Ketua DPRD Bali, Nyoman Adi Wiryatama, mengatakan selain para pemilik toko Tiongkok dan GIPI Bali, dalam pertemuan hari ini juga diundang Polda Bali, pihak Imigrasi, Kanwil Pajak, Bank Indonesia, Dinas Pariwisata Bali, ASITA, Himpunan Pramuwisata Indonesia (HPI), dan stakeholder lainnya. “Kita tidak mau masalah turis Tiongkok ini berlarut-larut, jadi polemik, dan merusak citra pariwisata Bali,” ujar Adi Wiryatama di Denpasar, Selasa (30/10).
Adi Wiryatama mengatakan, materi pertemuan dengan GIPI Bali dan pemilik toko Tionglok hari ini adalah membahas praktek bisnis yang diduga melanggar hukum di Indonesia. “Karena praktek ini sudah merusak pariwisata kita, jadi tidak sehat juga usaha dan persaingan di Bali. Sekarang kita bertemu GIPI Bali dan pemilik toko Tiongkok. Setelah ini, kita undang Konsulat Jenderal Tiongkok,” tandas politisi senior PDIP asal Dersa Angseri, Kecamatan Baturiti, Tabanan ini.
Mantan Bupati Tabanan dua kali periode (2000-2005, 2005-2010) ini berharap pertemuan DPRD Bali dengan GIPI Bali dan pemilik toko Tiongkok dapat menelorkan solusi, supaya di kemudian hari turis Tiongkok tidak merasa ditipu dengan praktek jual murah pariwisata Bali. “Biar tidak ada kesan wisatawan Tiongkok ditipu, tak ada lagi bisnis yang tidak sehat. Tamu senang, pengusaha di Bali senang, tidak ada satu untung yang lain melarat,” tegas Adi Wiryatama.
Soal pelanggaran hukum yang diduga dilakukan pemilik toko Tiongkok, yang sampai menggunakan stempel bergambar Garuda Pancasila, menurut Adi Wiryatama, hal ini harus ditindak tegas. “Kita aserahkan masalah ini kepada penegak hukum untuk melakukan penindakan,” papar ayah dari Bupati Tabanan Ni Putu Eka Wiryastuti ini.

* _Data Tersedia_
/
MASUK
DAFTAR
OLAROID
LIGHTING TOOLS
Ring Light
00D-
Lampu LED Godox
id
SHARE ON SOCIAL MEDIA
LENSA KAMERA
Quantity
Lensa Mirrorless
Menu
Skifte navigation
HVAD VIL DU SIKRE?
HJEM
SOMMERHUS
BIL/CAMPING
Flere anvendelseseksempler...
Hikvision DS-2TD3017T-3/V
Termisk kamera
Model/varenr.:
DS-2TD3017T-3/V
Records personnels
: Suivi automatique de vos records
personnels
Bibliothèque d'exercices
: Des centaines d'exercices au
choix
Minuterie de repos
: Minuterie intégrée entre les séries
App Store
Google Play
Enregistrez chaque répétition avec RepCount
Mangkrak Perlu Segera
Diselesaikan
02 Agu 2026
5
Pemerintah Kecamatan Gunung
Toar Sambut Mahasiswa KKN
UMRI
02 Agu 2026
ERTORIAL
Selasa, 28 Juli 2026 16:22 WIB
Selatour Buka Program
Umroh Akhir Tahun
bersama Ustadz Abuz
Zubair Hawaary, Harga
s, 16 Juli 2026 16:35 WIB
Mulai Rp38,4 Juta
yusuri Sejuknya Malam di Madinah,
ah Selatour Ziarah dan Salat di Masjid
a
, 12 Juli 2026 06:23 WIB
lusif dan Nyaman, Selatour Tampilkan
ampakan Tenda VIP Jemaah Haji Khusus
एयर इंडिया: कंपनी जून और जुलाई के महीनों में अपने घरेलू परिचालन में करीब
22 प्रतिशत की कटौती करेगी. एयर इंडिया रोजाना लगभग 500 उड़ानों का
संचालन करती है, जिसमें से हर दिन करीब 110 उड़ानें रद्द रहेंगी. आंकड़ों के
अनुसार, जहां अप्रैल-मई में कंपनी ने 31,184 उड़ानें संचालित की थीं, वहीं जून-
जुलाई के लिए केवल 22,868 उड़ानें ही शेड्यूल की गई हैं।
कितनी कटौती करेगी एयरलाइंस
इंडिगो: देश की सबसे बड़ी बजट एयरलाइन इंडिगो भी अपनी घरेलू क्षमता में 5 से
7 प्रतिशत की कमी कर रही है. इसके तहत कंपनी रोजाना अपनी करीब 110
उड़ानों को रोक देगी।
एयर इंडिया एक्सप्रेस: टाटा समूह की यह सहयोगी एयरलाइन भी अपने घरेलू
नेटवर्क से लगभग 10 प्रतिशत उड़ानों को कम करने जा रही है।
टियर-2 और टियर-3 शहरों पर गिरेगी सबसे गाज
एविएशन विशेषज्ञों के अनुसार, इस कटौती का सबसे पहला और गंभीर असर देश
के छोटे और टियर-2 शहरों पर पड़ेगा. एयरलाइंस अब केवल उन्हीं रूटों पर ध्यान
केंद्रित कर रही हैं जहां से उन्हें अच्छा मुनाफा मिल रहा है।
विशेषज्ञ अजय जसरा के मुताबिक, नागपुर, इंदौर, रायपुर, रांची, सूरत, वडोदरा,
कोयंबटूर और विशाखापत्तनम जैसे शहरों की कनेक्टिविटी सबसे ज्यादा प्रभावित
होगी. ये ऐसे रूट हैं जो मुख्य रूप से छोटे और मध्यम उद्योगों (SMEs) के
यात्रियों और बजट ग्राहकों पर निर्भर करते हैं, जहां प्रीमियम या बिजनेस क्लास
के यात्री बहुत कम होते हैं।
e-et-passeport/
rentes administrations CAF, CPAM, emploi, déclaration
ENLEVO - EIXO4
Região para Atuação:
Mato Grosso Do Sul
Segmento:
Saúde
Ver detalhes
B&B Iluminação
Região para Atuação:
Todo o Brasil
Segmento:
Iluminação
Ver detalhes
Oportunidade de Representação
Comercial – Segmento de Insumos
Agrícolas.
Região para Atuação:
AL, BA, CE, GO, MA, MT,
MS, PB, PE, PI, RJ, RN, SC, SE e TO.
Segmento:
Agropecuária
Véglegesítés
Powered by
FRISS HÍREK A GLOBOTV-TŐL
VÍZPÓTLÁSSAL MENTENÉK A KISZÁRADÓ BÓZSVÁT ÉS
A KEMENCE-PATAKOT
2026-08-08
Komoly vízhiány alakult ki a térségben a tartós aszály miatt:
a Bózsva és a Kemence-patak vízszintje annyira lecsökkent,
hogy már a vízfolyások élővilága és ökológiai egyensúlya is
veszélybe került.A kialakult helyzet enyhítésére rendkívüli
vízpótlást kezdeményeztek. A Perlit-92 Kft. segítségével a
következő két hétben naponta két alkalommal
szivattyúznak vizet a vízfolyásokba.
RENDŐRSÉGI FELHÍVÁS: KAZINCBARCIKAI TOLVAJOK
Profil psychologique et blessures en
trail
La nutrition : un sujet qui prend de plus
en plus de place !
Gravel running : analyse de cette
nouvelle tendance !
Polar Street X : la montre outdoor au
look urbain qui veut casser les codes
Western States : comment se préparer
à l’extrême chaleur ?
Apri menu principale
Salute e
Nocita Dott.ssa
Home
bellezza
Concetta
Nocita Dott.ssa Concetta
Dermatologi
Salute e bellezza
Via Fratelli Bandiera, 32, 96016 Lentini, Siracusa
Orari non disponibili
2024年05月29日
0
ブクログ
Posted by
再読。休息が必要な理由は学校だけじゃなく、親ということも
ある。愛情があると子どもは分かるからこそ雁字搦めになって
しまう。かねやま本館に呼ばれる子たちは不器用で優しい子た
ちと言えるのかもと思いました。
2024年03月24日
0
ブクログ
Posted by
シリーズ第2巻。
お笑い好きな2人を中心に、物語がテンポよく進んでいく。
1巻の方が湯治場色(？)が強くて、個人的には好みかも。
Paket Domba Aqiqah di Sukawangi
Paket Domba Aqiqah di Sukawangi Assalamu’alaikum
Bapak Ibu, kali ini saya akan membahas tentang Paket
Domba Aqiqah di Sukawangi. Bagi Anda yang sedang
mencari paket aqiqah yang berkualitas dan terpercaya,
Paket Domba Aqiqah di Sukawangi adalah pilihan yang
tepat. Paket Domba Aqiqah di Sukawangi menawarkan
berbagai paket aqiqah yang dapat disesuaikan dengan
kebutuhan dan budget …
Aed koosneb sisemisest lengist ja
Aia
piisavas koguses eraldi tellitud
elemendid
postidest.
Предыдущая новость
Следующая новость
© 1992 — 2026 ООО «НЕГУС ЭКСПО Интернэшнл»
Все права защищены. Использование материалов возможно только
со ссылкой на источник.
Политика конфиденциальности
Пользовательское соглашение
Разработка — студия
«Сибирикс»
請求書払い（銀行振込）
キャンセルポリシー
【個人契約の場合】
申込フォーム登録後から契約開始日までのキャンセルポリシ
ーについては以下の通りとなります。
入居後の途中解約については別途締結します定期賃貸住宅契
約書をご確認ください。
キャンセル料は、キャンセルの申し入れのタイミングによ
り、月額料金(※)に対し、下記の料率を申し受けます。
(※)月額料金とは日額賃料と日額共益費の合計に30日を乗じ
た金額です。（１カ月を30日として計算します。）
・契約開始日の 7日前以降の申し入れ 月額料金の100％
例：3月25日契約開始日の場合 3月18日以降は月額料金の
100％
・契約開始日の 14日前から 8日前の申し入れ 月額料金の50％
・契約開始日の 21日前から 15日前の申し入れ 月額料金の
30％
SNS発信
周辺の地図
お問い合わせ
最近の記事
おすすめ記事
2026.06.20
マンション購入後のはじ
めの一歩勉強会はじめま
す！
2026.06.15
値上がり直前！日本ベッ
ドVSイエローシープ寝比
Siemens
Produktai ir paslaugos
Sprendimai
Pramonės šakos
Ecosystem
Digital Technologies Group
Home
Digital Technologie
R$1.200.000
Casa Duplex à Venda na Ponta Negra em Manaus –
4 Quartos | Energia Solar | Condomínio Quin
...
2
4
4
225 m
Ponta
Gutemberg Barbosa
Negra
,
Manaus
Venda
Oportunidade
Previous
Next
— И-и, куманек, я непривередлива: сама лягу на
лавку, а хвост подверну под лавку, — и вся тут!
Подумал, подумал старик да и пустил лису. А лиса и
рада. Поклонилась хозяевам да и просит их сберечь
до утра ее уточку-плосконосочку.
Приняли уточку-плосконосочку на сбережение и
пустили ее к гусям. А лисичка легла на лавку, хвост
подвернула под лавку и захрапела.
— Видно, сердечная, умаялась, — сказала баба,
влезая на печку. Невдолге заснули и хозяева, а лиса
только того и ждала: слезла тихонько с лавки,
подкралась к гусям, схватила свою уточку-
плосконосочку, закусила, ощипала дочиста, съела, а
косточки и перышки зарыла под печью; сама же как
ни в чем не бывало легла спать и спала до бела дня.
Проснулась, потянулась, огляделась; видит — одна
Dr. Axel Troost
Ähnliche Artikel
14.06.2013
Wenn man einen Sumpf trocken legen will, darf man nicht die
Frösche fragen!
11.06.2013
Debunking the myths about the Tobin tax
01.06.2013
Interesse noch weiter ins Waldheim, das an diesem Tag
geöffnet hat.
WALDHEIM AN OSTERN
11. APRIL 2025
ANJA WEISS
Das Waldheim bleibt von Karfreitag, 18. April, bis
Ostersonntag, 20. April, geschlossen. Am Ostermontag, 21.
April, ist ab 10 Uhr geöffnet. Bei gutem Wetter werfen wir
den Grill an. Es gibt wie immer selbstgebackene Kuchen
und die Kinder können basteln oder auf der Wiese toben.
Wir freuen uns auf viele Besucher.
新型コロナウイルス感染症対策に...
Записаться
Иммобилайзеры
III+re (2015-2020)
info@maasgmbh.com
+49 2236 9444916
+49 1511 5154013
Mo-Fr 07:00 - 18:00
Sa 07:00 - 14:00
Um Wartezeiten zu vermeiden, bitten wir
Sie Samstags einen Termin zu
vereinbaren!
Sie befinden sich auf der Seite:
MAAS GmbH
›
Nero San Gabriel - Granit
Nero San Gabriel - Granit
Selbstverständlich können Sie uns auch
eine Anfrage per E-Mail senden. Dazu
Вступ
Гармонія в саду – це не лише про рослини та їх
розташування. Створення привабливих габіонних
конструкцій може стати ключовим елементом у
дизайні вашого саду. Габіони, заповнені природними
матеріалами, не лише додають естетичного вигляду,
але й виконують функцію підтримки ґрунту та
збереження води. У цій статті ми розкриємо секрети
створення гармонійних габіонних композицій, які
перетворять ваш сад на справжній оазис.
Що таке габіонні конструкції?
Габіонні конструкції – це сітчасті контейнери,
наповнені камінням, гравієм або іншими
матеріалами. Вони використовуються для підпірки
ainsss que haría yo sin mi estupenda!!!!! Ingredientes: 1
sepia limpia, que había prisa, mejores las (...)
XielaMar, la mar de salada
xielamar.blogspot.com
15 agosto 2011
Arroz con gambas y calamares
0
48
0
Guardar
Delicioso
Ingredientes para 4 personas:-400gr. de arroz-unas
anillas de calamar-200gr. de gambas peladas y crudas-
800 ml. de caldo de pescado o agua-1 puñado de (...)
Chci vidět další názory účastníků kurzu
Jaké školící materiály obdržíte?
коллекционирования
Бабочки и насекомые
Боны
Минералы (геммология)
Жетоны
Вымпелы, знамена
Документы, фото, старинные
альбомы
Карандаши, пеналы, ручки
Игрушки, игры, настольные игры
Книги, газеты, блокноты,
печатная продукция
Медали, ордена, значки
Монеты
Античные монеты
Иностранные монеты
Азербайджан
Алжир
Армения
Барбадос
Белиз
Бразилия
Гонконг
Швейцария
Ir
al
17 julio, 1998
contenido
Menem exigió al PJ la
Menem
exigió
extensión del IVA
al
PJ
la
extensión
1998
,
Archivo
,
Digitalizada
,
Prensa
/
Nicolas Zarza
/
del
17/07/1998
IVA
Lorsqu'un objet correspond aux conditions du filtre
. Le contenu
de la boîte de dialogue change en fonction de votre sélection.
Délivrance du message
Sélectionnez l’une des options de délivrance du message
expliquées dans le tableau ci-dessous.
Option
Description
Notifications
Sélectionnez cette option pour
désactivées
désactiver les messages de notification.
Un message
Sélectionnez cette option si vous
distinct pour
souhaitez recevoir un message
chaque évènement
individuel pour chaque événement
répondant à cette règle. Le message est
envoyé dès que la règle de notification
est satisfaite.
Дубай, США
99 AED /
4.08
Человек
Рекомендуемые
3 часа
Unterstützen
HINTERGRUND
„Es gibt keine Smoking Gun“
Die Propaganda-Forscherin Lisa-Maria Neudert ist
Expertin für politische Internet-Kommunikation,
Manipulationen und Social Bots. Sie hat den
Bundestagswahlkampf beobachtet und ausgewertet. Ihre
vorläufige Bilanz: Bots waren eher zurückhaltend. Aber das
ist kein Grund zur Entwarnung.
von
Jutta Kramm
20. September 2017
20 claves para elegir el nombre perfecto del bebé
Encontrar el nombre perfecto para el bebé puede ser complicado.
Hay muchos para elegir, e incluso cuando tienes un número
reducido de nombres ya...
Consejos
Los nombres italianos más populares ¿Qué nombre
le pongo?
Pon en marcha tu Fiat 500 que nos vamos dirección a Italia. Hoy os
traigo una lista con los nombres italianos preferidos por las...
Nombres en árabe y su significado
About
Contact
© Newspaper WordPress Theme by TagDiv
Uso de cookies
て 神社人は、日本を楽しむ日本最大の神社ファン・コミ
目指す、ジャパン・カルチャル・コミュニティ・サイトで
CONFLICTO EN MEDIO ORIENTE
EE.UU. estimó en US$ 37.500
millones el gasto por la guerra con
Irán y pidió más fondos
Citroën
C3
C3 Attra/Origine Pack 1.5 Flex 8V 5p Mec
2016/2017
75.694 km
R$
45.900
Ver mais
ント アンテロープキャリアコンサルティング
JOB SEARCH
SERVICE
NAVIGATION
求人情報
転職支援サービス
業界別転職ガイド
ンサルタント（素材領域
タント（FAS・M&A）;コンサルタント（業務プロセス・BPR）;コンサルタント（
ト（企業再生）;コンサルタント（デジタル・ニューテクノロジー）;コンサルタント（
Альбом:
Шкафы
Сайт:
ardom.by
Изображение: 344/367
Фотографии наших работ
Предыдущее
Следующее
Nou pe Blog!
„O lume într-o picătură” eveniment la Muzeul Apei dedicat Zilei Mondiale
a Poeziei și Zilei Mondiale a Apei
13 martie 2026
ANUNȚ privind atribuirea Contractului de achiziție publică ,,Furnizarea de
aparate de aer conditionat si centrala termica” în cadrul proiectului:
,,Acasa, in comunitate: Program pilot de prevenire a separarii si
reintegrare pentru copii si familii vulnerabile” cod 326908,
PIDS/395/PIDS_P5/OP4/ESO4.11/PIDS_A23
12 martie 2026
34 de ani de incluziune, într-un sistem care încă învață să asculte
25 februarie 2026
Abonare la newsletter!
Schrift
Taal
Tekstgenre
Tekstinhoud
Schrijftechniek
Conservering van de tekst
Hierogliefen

* _Ketentuan Latihan_
1. Menurut teks tentang pertemuan DPRD Bali, pihak mana yang akan diundang setelah pertemuan dengan GIPI Bali dan pemilik toko Tiongkok?
2. Berdasarkan teks tentang pertemuan DPRD Bali, jelaskan mengapa praktik bisnis yang diduga melanggar hukum dibahas dalam pertemuan tersebut.
3. Teruskan teks tentang pertemuan DPRD Bali mulai setelah kalimat terakhirnya.
Daftar yang disertakan tidak berhubungan dengan teks tentang pertemuan DPRD Bali.

* _Kunci Jawaban_
1. Konsulat Jenderal Tiongkok.

2. Menurut Adi Wiryatama, praktik bisnis itu sudah merusak pariwisata Bali. Akibatnya, usaha dan persaingan di Bali menjadi tidak sehat.

3.
Sementara itu, anggota Komisi X DPR RI (membidangi pariwisata, ekonomi kreatif, seni, adat, budaya, pendidikan, pemuda, olahraga), Putu Supadma Rudana, kecam praktek jual murah pariwisata Bali. Menurut Supadma, pemerintah pusat dalam hal ini Kementerian Pariwisata harus bertidak, atas koordinasi dengan Imigrasi dan lembaga terkait.
“Kalau tidak ditindak tegas, sama artinya pusat menutup mata. Hal ini tanpa disadari komponen pariwisata kita sebetulnya dimatikan pelan-pelan. Secara ekonomi, kita sudah ditelikung. Kami kecewa dengan pengawasan yang lemah dari pusat. Ingat pariwisata Bali adalah hajat hidup orang banyak di Bali. Karena masyarakat Bali 80 persen hidupnya dari pariwisata,” ujar politisi Demokrat asal Desa Peliatan, Kecamatan Ubud, Gianyar ini.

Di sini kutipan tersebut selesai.